* _TASK INPUT_
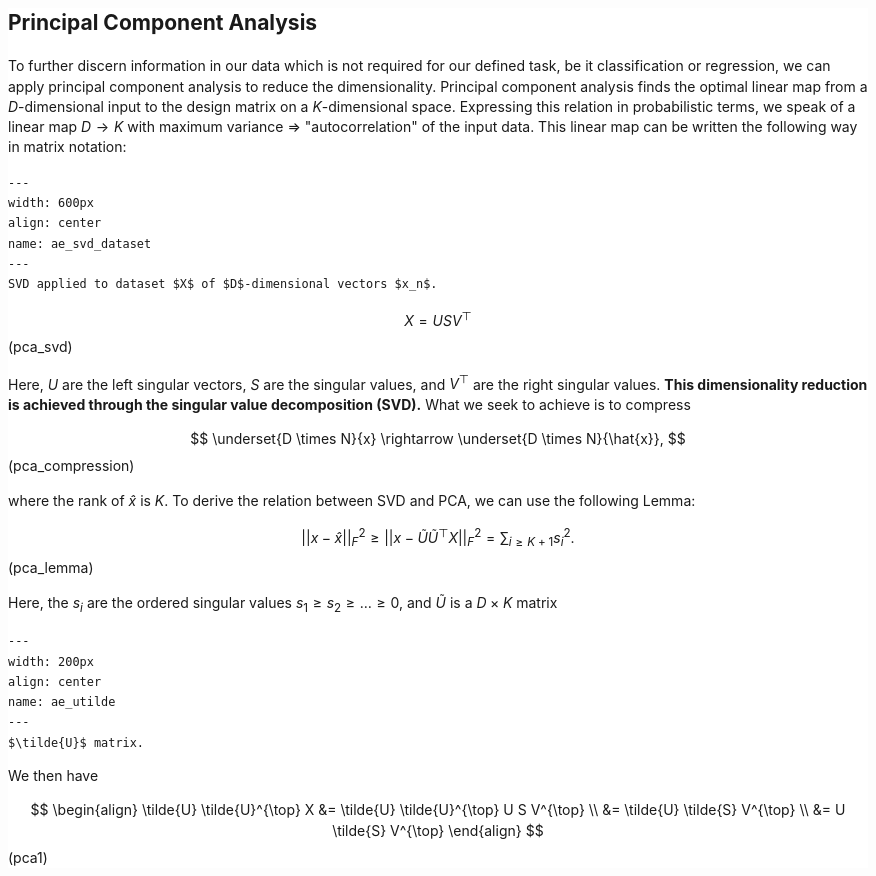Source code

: ## Principal Component Analysis

To further discern information in our data which is not required for our defined task, be it classification or regression, we can apply principal component analysis to reduce the dimensionality. Principal component analysis finds the optimal linear map from a $D$-dimensional input to the design matrix on a $K$-dimensional space. Expressing this relation in probabilistic terms, we speak of a linear map $D \rightarrow K$ with maximum variance $\Longrightarrow$ "autocorrelation" of the input data. This linear map can be written the following way in matrix notation:

```{figure} ../imgs/encoder/ae_svd_dataset.png
---
width: 600px
align: center
name: ae_svd_dataset
---
SVD applied to dataset $X$ of $D$-dimensional vectors $x_n$.
```

$$
X = U S V^{\top}
$$ (pca_svd)

Here, $U$ are the left singular vectors, $S$ are the singular values, and $V^{\top}$ are the right singular values. **This dimensionality reduction is achieved through the singular value decomposition (SVD).** What we seek to achieve is to compress

$$
\underset{D \times N}{x} \rightarrow \underset{D \times N}{\hat{x}},
$$ (pca_compression)

where the rank of $\hat{x}$ is $K$. To derive the relation between SVD and PCA, we can use the following Lemma:

$$
||x - \hat{x}||_{F}^{2} \geq || x - \tilde{U} \tilde{U}^{\top}X||_{F}^{2} = \sum_{i \geq K + 1} s_{i}^{2}.
$$ (pca_lemma)

Here, the $s_{i}$ are the ordered singular values $s_{1} \geq s_{2} \geq \ldots \geq 0$, and $\tilde{U}$ is a $D \times K$ matrix

```{figure} ../imgs/encoder/ae_utilde.png
---
width: 200px
align: center
name: ae_utilde
---
$\tilde{U}$ matrix. 
```

We then have

$$
\begin{align}
    \tilde{U} \tilde{U}^{\top} X &= \tilde{U} \tilde{U}^{\top} U S V^{\top} \\
        &= \tilde{U} \tilde{S} V^{\top} \\
        &= U \tilde{S} V^{\top}
\end{align}
$$ (pca1)
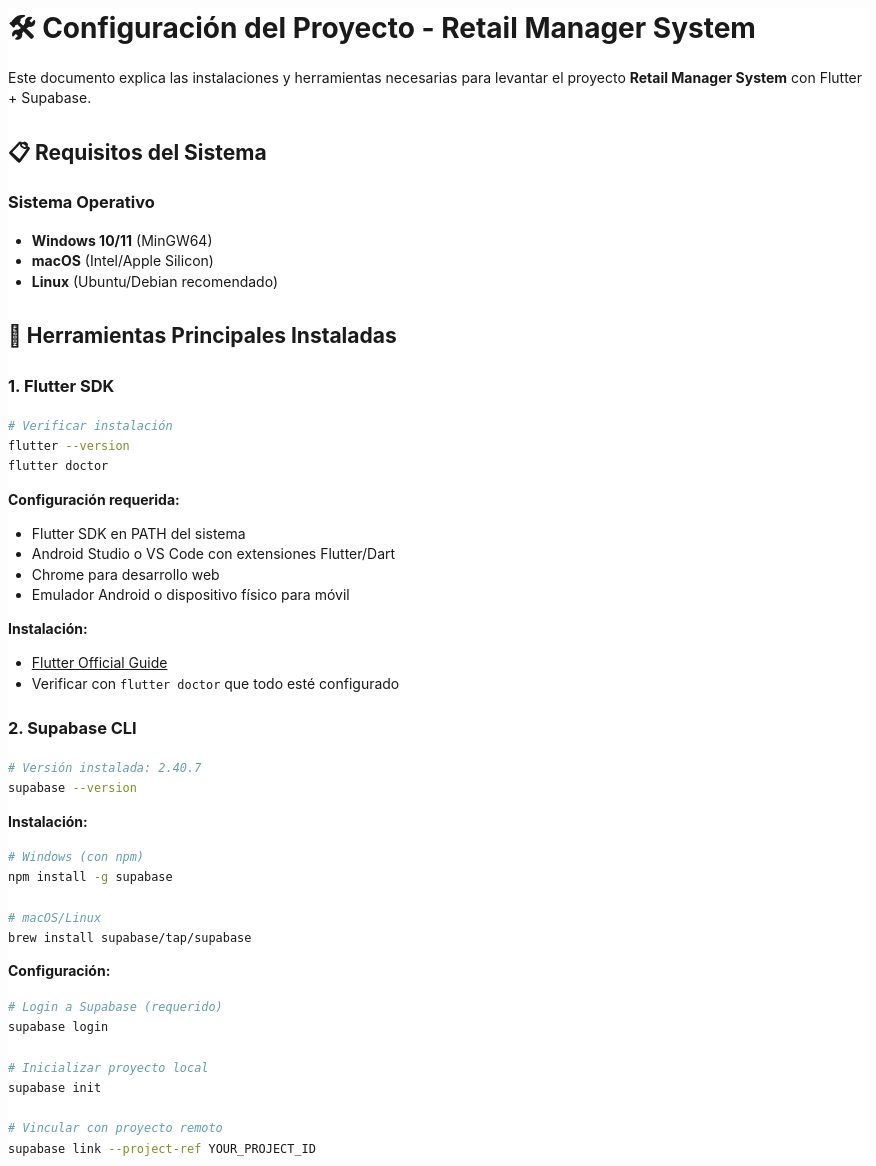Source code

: # 🛠️ Configuración del Proyecto - Retail Manager System

Este documento explica las instalaciones y herramientas necesarias para levantar el proyecto **Retail Manager System** con Flutter + Supabase.

## 📋 Requisitos del Sistema

### Sistema Operativo
- **Windows 10/11** (MinGW64)
- **macOS** (Intel/Apple Silicon)
- **Linux** (Ubuntu/Debian recomendado)

## 🔧 Herramientas Principales Instaladas

### 1. Flutter SDK
```bash
# Verificar instalación
flutter --version
flutter doctor
```

**Configuración requerida:**
- Flutter SDK en PATH del sistema
- Android Studio o VS Code con extensiones Flutter/Dart
- Chrome para desarrollo web
- Emulador Android o dispositivo físico para móvil

**Instalación:**
- [Flutter Official Guide](https://docs.flutter.dev/get-started/install)
- Verificar con `flutter doctor` que todo esté configurado

### 2. Supabase CLI
```bash
# Versión instalada: 2.40.7
supabase --version
```

**Instalación:**
```bash
# Windows (con npm)
npm install -g supabase

# macOS/Linux
brew install supabase/tap/supabase
```

**Configuración:**
```bash
# Login a Supabase (requerido)
supabase login

# Inicializar proyecto local
supabase init

# Vincular con proyecto remoto
supabase link --project-ref YOUR_PROJECT_ID
```
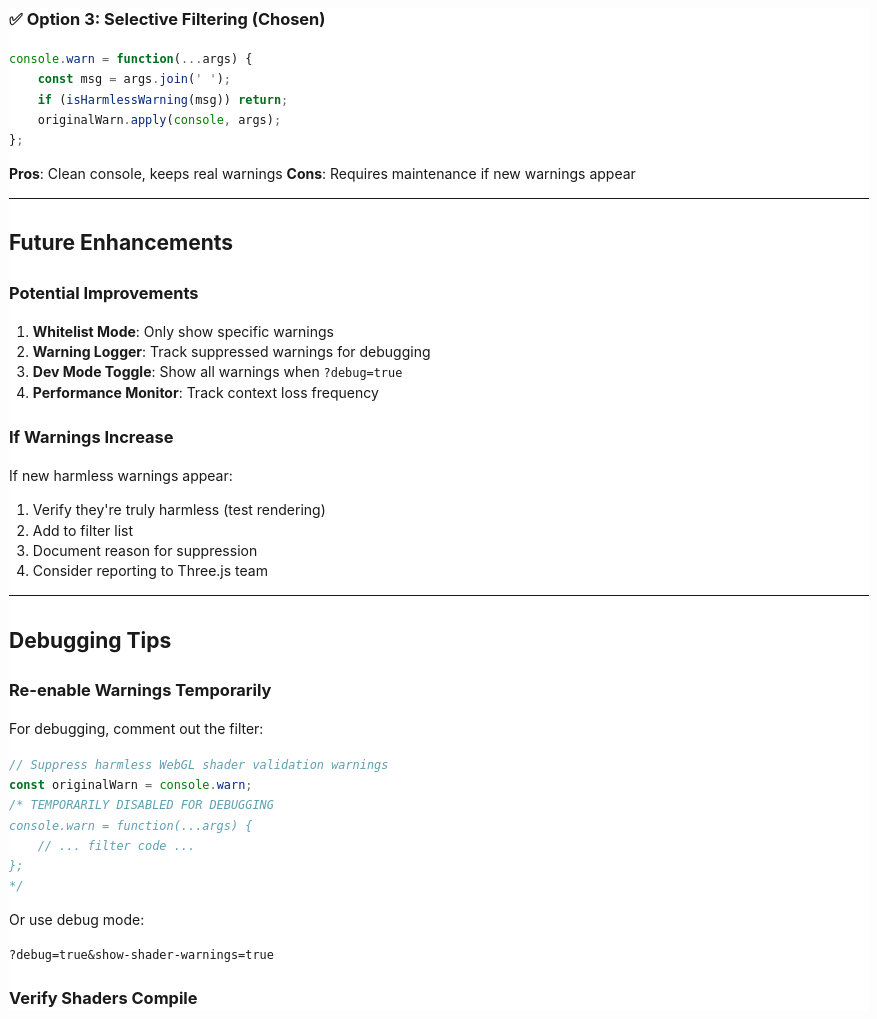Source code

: ### ✅ Option 3: Selective Filtering (Chosen)
```javascript
console.warn = function(...args) {
    const msg = args.join(' ');
    if (isHarmlessWarning(msg)) return;
    originalWarn.apply(console, args);
};
```
**Pros**: Clean console, keeps real warnings
**Cons**: Requires maintenance if new warnings appear

---

## Future Enhancements

### Potential Improvements
1. **Whitelist Mode**: Only show specific warnings
2. **Warning Logger**: Track suppressed warnings for debugging
3. **Dev Mode Toggle**: Show all warnings when `?debug=true`
4. **Performance Monitor**: Track context loss frequency

### If Warnings Increase
If new harmless warnings appear:
1. Verify they're truly harmless (test rendering)
2. Add to filter list
3. Document reason for suppression
4. Consider reporting to Three.js team

---

## Debugging Tips

### Re-enable Warnings Temporarily

For debugging, comment out the filter:
```javascript
// Suppress harmless WebGL shader validation warnings
const originalWarn = console.warn;
/* TEMPORARILY DISABLED FOR DEBUGGING
console.warn = function(...args) {
    // ... filter code ...
};
*/
```

Or use debug mode:
```
?debug=true&show-shader-warnings=true
```

### Verify Shaders Compile
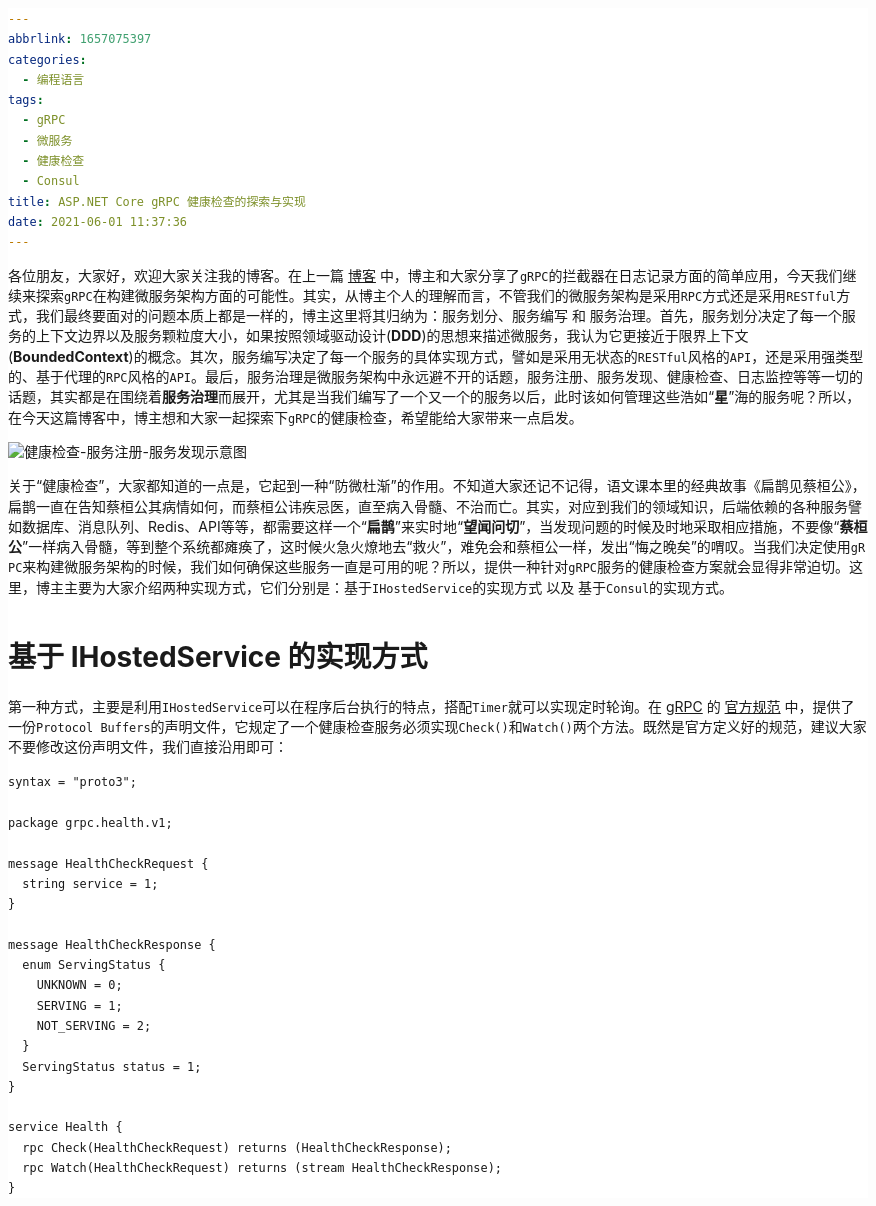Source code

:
 ```yaml
---
abbrlink: 1657075397
categories:
  - 编程语言
tags:
  - gRPC
  - 微服务
  - 健康检查
  - Consul
title: ASP.NET Core gRPC 健康检查的探索与实现
date: 2021-06-01 11:37:36
---
```


各位朋友，大家好，欢迎大家关注我的博客。在上一篇 [博客](https://blog.yuanpei.me/posts/1679688265/) 中，博主和大家分享了`gRPC`的拦截器在日志记录方面的简单应用，今天我们继续来探索`gRPC`在构建微服务架构方面的可能性。其实，从博主个人的理解而言，不管我们的微服务架构是采用`RPC`方式还是采用`RESTful`方式，我们最终要面对的问题本质上都是一样的，博主这里将其归纳为：服务划分、服务编写 和 服务治理。首先，服务划分决定了每一个服务的上下文边界以及服务颗粒度大小，如果按照领域驱动设计(**DDD**)的思想来描述微服务，我认为它更接近于限界上下文(**BoundedContext**)的概念。其次，服务编写决定了每一个服务的具体实现方式，譬如是采用无状态的`RESTful`风格的`API`，还是采用强类型的、基于代理的`RPC`风格的`API`。最后，服务治理是微服务架构中永远避不开的话题，服务注册、服务发现、健康检查、日志监控等等一切的话题，其实都是在围绕着**服务治理**而展开，尤其是当我们编写了一个又一个的服务以后，此时该如何管理这些浩如“**星**”海的服务呢？所以，在今天这篇博客中，博主想和大家一起探索下`gRPC`的健康检查，希望能给大家带来一点启发。

![健康检查-服务注册-服务发现示意图](https://i.loli.net/2021/06/02/oVS3YkPIncr2xM9.jpg)

关于“健康检查”，大家都知道的一点是，它起到一种“防微杜渐”的作用。不知道大家还记不记得，语文课本里的经典故事《扁鹊见蔡桓公》，扁鹊一直在告知蔡桓公其病情如何，而蔡桓公讳疾忌医，直至病入骨髓、不治而亡。其实，对应到我们的领域知识，后端依赖的各种服务譬如数据库、消息队列、Redis、API等等，都需要这样一个“**扁鹊**”来实时地“**望闻问切**”，当发现问题的时候及时地采取相应措施，不要像“**蔡桓公**”一样病入骨髓，等到整个系统都瘫痪了，这时候火急火燎地去“救火”，难免会和蔡桓公一样，发出“悔之晚矣”的喟叹。当我们决定使用`gRPC`来构建微服务架构的时候，我们如何确保这些服务一直是可用的呢？所以，提供一种针对`gRPC`服务的健康检查方案就会显得非常迫切。这里，博主主要为大家介绍两种实现方式，它们分别是：基于`IHostedService`的实现方式 以及 基于`Consul`的实现方式。

# 基于 IHostedService 的实现方式

第一种方式，主要是利用`IHostedService`可以在程序后台执行的特点，搭配`Timer`就可以实现定时轮询。在 [gRPC](https://github.com/grpc/grpc) 的 [官方规范](https://github.com/grpc/grpc/blob/master/doc/health-checking.md) 中，提供了一份`Protocol Buffers`的声明文件，它规定了一个健康检查服务必须实现`Check()`和`Watch()`两个方法。既然是官方定义好的规范，建议大家不要修改这份声明文件，我们直接沿用即可：

```shell
syntax = "proto3";

package grpc.health.v1;

message HealthCheckRequest {
  string service = 1;
}

message HealthCheckResponse {
  enum ServingStatus {
    UNKNOWN = 0;
    SERVING = 1;
    NOT_SERVING = 2;
  }
  ServingStatus status = 1;
}

service Health {
  rpc Check(HealthCheckRequest) returns (HealthCheckResponse);
  rpc Watch(HealthCheckRequest) returns (stream HealthCheckResponse);
}
```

* _EXERCISE GOAL_
From the first record to the last, transcribe everything exactly but drop the pictures.

* _YOUR SOLUTION_
Source code

: ## Principal Component Analysis

To further discern information in our data which is not required for our defined task, be it classification or regression, we can apply principal component analysis to reduce the dimensionality. Principal component analysis finds the optimal linear map from a $D$-dimensional input to the design matrix on a $K$-dimensional space. Expressing this relation in probabilistic terms, we speak of a linear map $D \rightarrow K$ with maximum variance $\Longrightarrow$ "autocorrelation" of the input data. This linear map can be written the following way in matrix notation:

```{figure} ../imgs/encoder/ae_svd_dataset.png
---
width: 600px
align: center
name: ae_svd_dataset
---
SVD applied to dataset $X$ of $D$-dimensional vectors $x_n$.
```

$$
X = U S V^{\top}
$$ (pca_svd)

Here, $U$ are the left singular vectors, $S$ are the singular values, and $V^{\top}$ are the right singular values. **This dimensionality reduction is achieved through the singular value decomposition (SVD).** What we seek to achieve is to compress

$$
\underset{D \times N}{x} \rightarrow \underset{D \times N}{\hat{x}},
$$ (pca_compression)

where the rank of $\hat{x}$ is $K$. To derive the relation between SVD and PCA, we can use the following Lemma:

$$
||x - \hat{x}||_{F}^{2} \geq || x - \tilde{U} \tilde{U}^{\top}X||_{F}^{2} = \sum_{i \geq K + 1} s_{i}^{2}.
$$ (pca_lemma)

Here, the $s_{i}$ are the ordered singular values $s_{1} \geq s_{2} \geq \ldots \geq 0$, and $\tilde{U}$ is a $D \times K$ matrix

```{figure} ../imgs/encoder/ae_utilde.png
---
width: 200px
align: center
name: ae_utilde
---
$\tilde{U}$ matrix. 
```

We then have

$$
\begin{align}
    \tilde{U} \tilde{U}^{\top} X &= \tilde{U} \tilde{U}^{\top} U S V^{\top} \\
        &= \tilde{U} \tilde{S} V^{\top} \\
        &= U \tilde{S} V^{\top}
\end{align}
$$ (pca1)
Source code

: # 🛠️ Configuración del Proyecto - Retail Manager System

Este documento explica las instalaciones y herramientas necesarias para levantar el proyecto **Retail Manager System** con Flutter + Supabase.

## 📋 Requisitos del Sistema

### Sistema Operativo
- **Windows 10/11** (MinGW64)
- **macOS** (Intel/Apple Silicon)
- **Linux** (Ubuntu/Debian recomendado)

## 🔧 Herramientas Principales Instaladas

### 1. Flutter SDK
```bash
# Verificar instalación
flutter --version
flutter doctor
```

**Configuración requerida:**
- Flutter SDK en PATH del sistema
- Android Studio o VS Code con extensiones Flutter/Dart
- Chrome para desarrollo web
- Emulador Android o dispositivo físico para móvil

**Instalación:**
- [Flutter Official Guide](https://docs.flutter.dev/get-started/install)
- Verificar con `flutter doctor` que todo esté configurado

### 2. Supabase CLI
```bash
# Versión instalada: 2.40.7
supabase --version
```

**Instalación:**
```bash
# Windows (con npm)
npm install -g supabase

# macOS/Linux
brew install supabase/tap/supabase
```

**Configuración:**
```bash
# Login a Supabase (requerido)
supabase login

# Inicializar proyecto local
supabase init

# Vincular con proyecto remoto
supabase link --project-ref YOUR_PROJECT_ID
```
Source code

: ### ✅ Option 3: Selective Filtering (Chosen)
```javascript
console.warn = function(...args) {
    const msg = args.join(' ');
    if (isHarmlessWarning(msg)) return;
    originalWarn.apply(console, args);
};
```
**Pros**: Clean console, keeps real warnings
**Cons**: Requires maintenance if new warnings appear

---

## Future Enhancements

### Potential Improvements
1. **Whitelist Mode**: Only show specific warnings
2. **Warning Logger**: Track suppressed warnings for debugging
3. **Dev Mode Toggle**: Show all warnings when `?debug=true`
4. **Performance Monitor**: Track context loss frequency

### If Warnings Increase
If new harmless warnings appear:
1. Verify they're truly harmless (test rendering)
2. Add to filter list
3. Document reason for suppression
4. Consider reporting to Three.js team

---

## Debugging Tips

### Re-enable Warnings Temporarily

For debugging, comment out the filter:
```javascript
// Suppress harmless WebGL shader validation warnings
const originalWarn = console.warn;
/* TEMPORARILY DISABLED FOR DEBUGGING
console.warn = function(...args) {
    // ... filter code ...
};
*/
```

Or use debug mode:
```
?debug=true&show-shader-warnings=true
```

### Verify Shaders Compile
Source code

:
 ```yaml
---
abbrlink: 1657075397
categories:
  - 编程语言
tags:
  - gRPC
  - 微服务
  - 健康检查
  - Consul
title: ASP.NET Core gRPC 健康检查的探索与实现
date: 2021-06-01 11:37:36
---
```


各位朋友，大家好，欢迎大家关注我的博客。在上一篇 [博客](https://blog.yuanpei.me/posts/1679688265/) 中，博主和大家分享了`gRPC`的拦截器在日志记录方面的简单应用，今天我们继续来探索`gRPC`在构建微服务架构方面的可能性。其实，从博主个人的理解而言，不管我们的微服务架构是采用`RPC`方式还是采用`RESTful`方式，我们最终要面对的问题本质上都是一样的，博主这里将其归纳为：服务划分、服务编写 和 服务治理。首先，服务划分决定了每一个服务的上下文边界以及服务颗粒度大小，如果按照领域驱动设计(**DDD**)的思想来描述微服务，我认为它更接近于限界上下文(**BoundedContext**)的概念。其次，服务编写决定了每一个服务的具体实现方式，譬如是采用无状态的`RESTful`风格的`API`，还是采用强类型的、基于代理的`RPC`风格的`API`。最后，服务治理是微服务架构中永远避不开的话题，服务注册、服务发现、健康检查、日志监控等等一切的话题，其实都是在围绕着**服务治理**而展开，尤其是当我们编写了一个又一个的服务以后，此时该如何管理这些浩如“**星**”海的服务呢？所以，在今天这篇博客中，博主想和大家一起探索下`gRPC`的健康检查，希望能给大家带来一点启发。

![健康检查-服务注册-服务发现示意图](https://i.loli.net/2021/06/02/oVS3YkPIncr2xM9.jpg)

关于“健康检查”，大家都知道的一点是，它起到一种“防微杜渐”的作用。不知道大家还记不记得，语文课本里的经典故事《扁鹊见蔡桓公》，扁鹊一直在告知蔡桓公其病情如何，而蔡桓公讳疾忌医，直至病入骨髓、不治而亡。其实，对应到我们的领域知识，后端依赖的各种服务譬如数据库、消息队列、Redis、API等等，都需要这样一个“**扁鹊**”来实时地“**望闻问切**”，当发现问题的时候及时地采取相应措施，不要像“**蔡桓公**”一样病入骨髓，等到整个系统都瘫痪了，这时候火急火燎地去“救火”，难免会和蔡桓公一样，发出“悔之晚矣”的喟叹。当我们决定使用`gRPC`来构建微服务架构的时候，我们如何确保这些服务一直是可用的呢？所以，提供一种针对`gRPC`服务的健康检查方案就会显得非常迫切。这里，博主主要为大家介绍两种实现方式，它们分别是：基于`IHostedService`的实现方式 以及 基于`Consul`的实现方式。

# 基于 IHostedService 的实现方式

第一种方式，主要是利用`IHostedService`可以在程序后台执行的特点，搭配`Timer`就可以实现定时轮询。在 [gRPC](https://github.com/grpc/grpc) 的 [官方规范](https://github.com/grpc/grpc/blob/master/doc/health-checking.md) 中，提供了一份`Protocol Buffers`的声明文件，它规定了一个健康检查服务必须实现`Check()`和`Watch()`两个方法。既然是官方定义好的规范，建议大家不要修改这份声明文件，我们直接沿用即可：

```shell
syntax = "proto3";

package grpc.health.v1;

message HealthCheckRequest {
  string service = 1;
}

message HealthCheckResponse {
  enum ServingStatus {
    UNKNOWN = 0;
    SERVING = 1;
    NOT_SERVING = 2;
  }
  ServingStatus status = 1;
}

service Health {
  rpc Check(HealthCheckRequest) returns (HealthCheckResponse);
  rpc Watch(HealthCheckRequest) returns (stream HealthCheckResponse);
}
```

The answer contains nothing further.